Obblighi e Regolamentazione
Altri obblighi includono il rispetto di rigorosi protocolli di governance e misure contro il riciclaggio di denaro (AML) per mantenere la conformità. La legislazione conferisce anche all’autorità di regolamentazione il potere di indagare su potenziali violazioni e di monitorare il settore, compresa la facoltà di infliggere multe, sospendere operazioni o revocare completamente le licenze se un emittente non soddisfa i propri obblighi legali.
Contesto e Sviluppi Futuri
Il lancio segue un periodo di ritardi amministrativi che ha visto il regolatore mancare i suoi obiettivi originali per l’anno.
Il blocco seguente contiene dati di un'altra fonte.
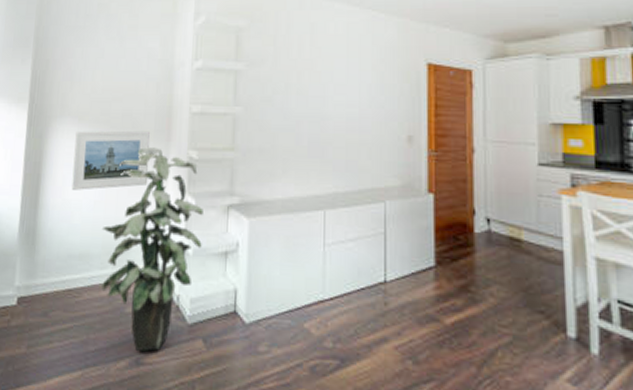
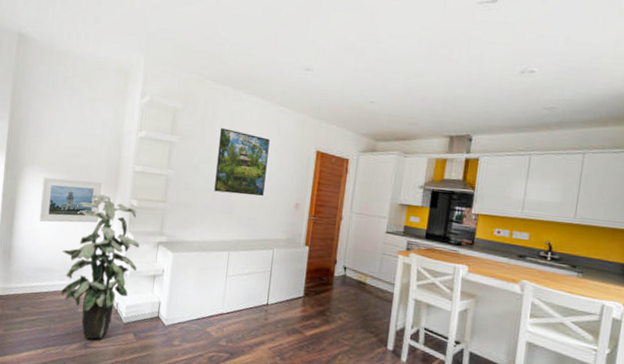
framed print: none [297,46,364,131] -> present [214,128,270,196]

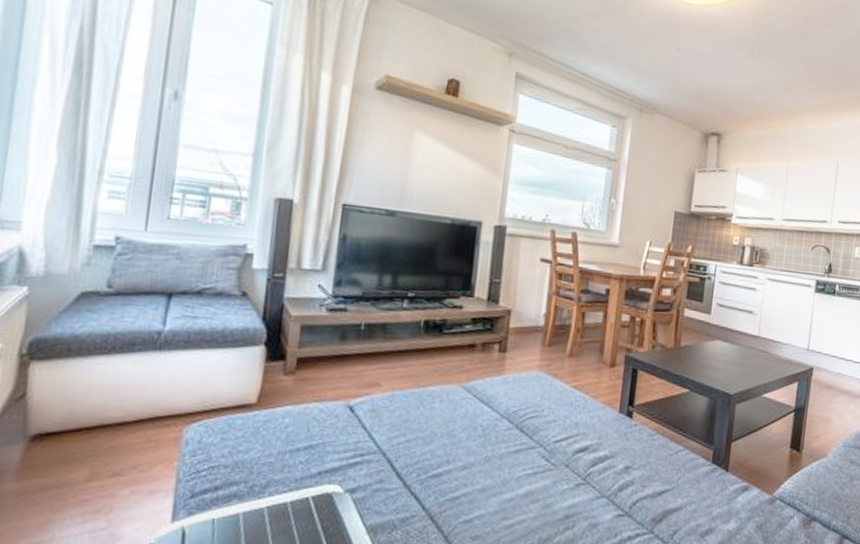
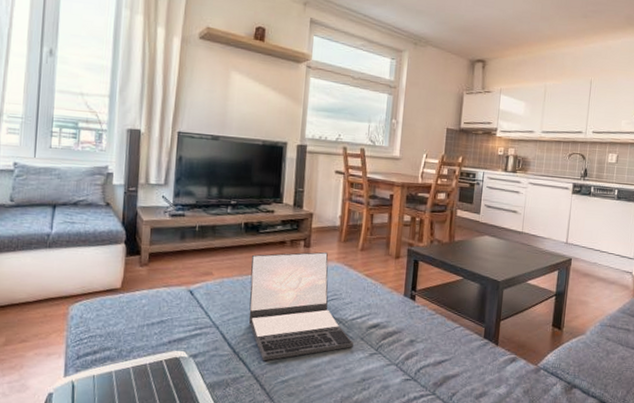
laptop: none [424,357,556,496] -> present [248,251,354,361]

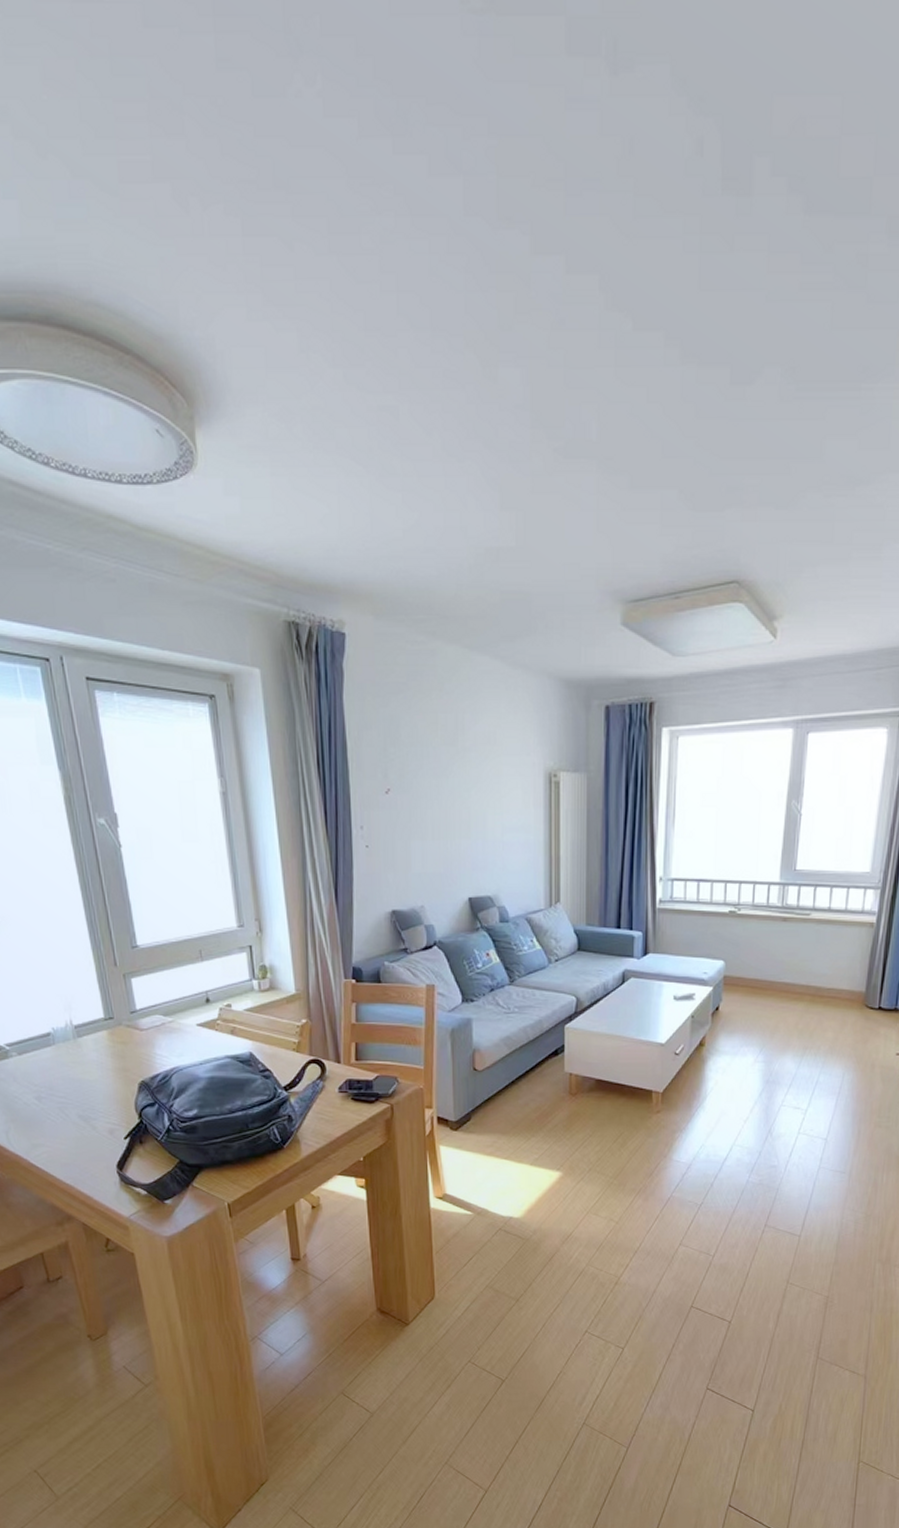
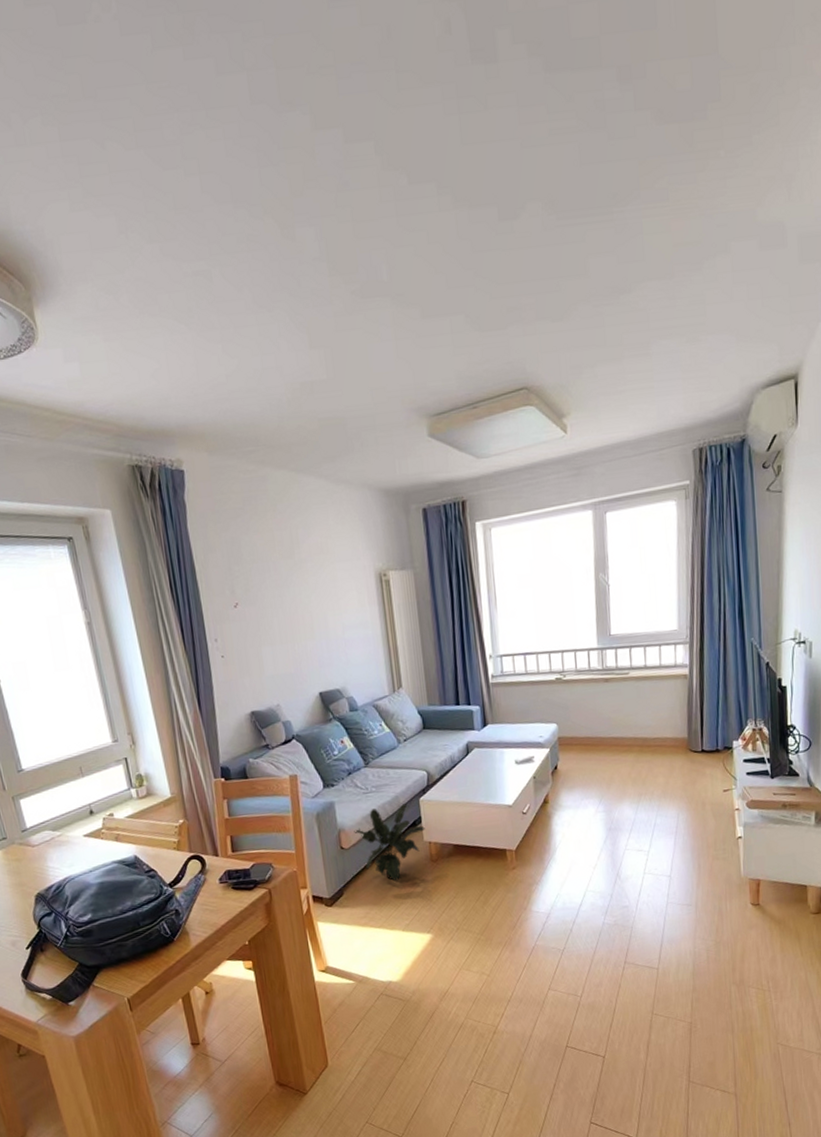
potted plant: none [490,1029,567,1112] -> present [354,804,425,882]

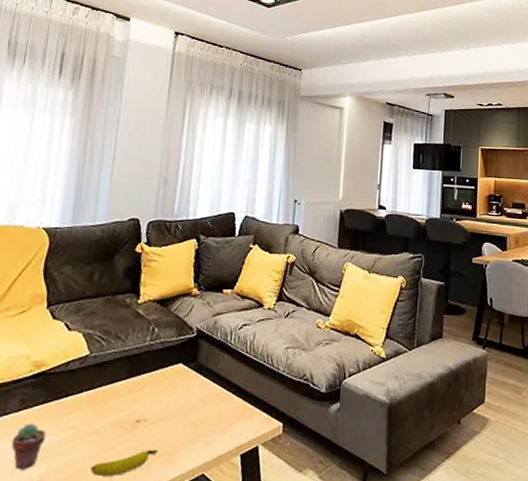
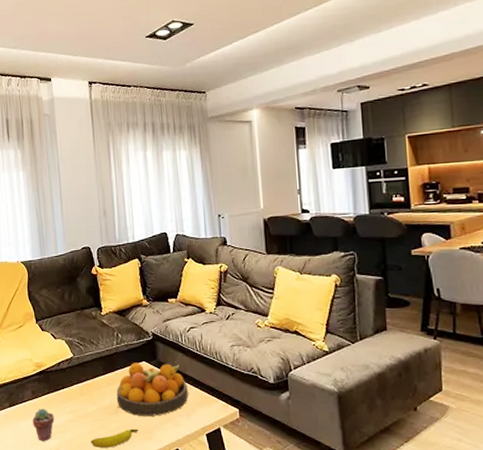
fruit bowl: none [137,365,228,433] -> present [117,363,188,416]

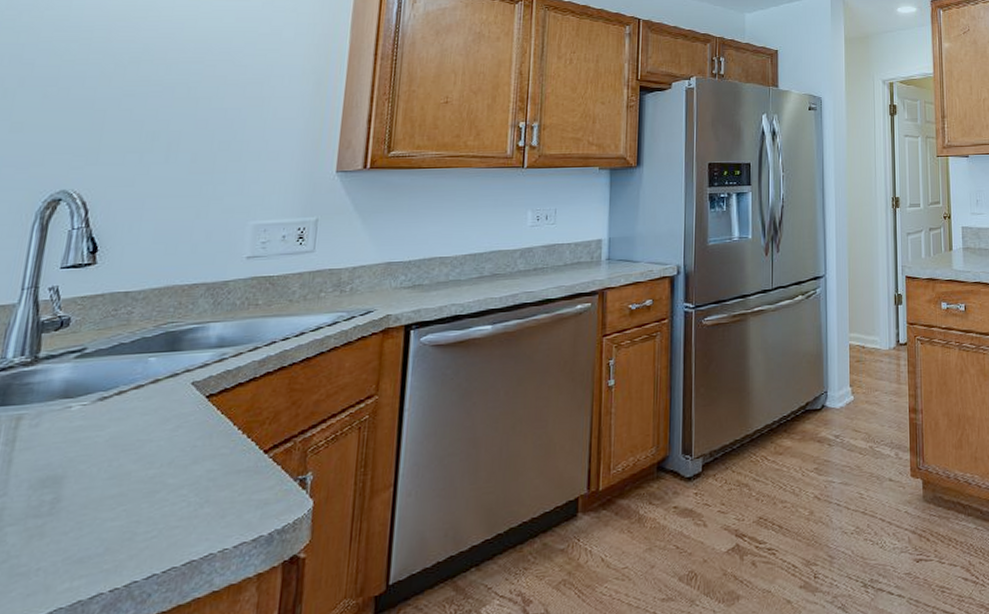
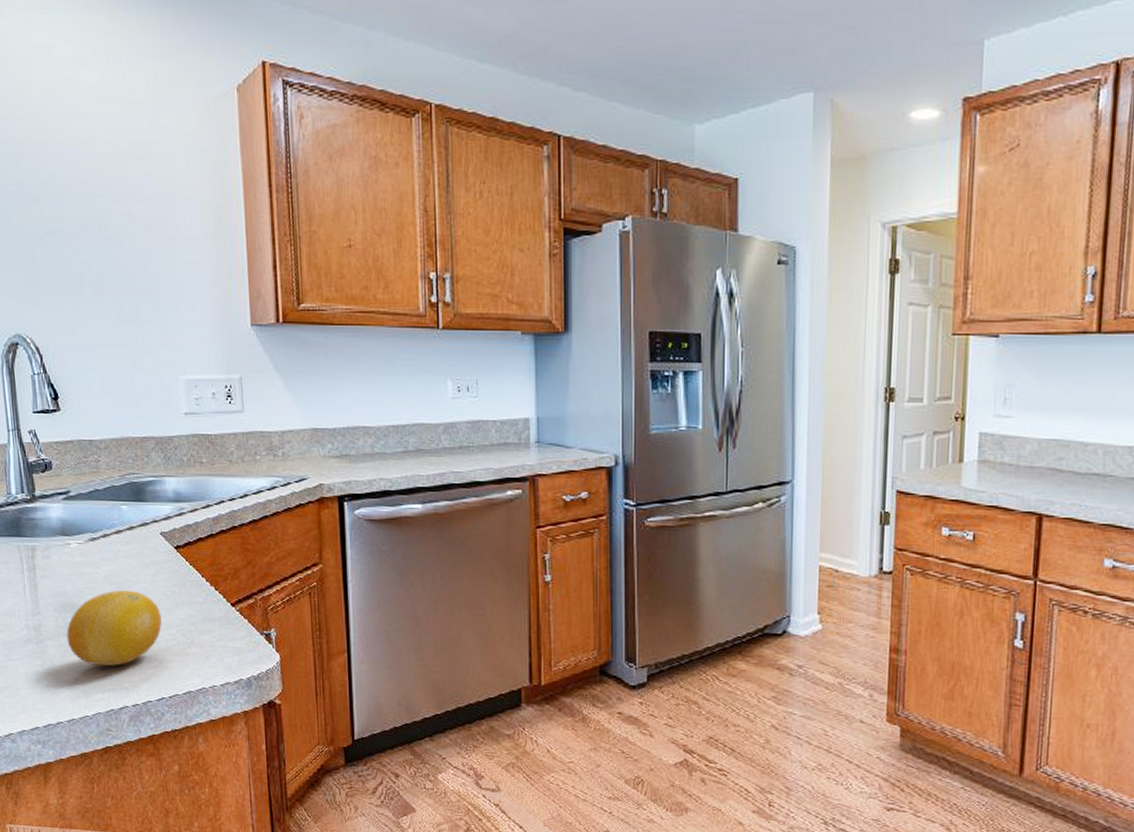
fruit: none [36,451,173,548] -> present [66,590,162,666]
A febbraio, il CEO dell’HKMA, Eddie Yue, aveva dichiarato che un “numero molto ridotto di emittenti” sarebbe stato autorizzato entro marzo. Sebbene quella scadenza sia passata senza un annuncio, il regolatore ha dichiarato il 1° aprile che stava attivamente portando avanti il processo per finalizzare il primo lotto di richiedenti.
Gli analisti avevano in gran parte previsto questo esito dopo i rapporti di metà marzo che evidenziavano HSBC e la joint venture sostenuta da Standard Chartered come i più probabili destinatari delle licenze.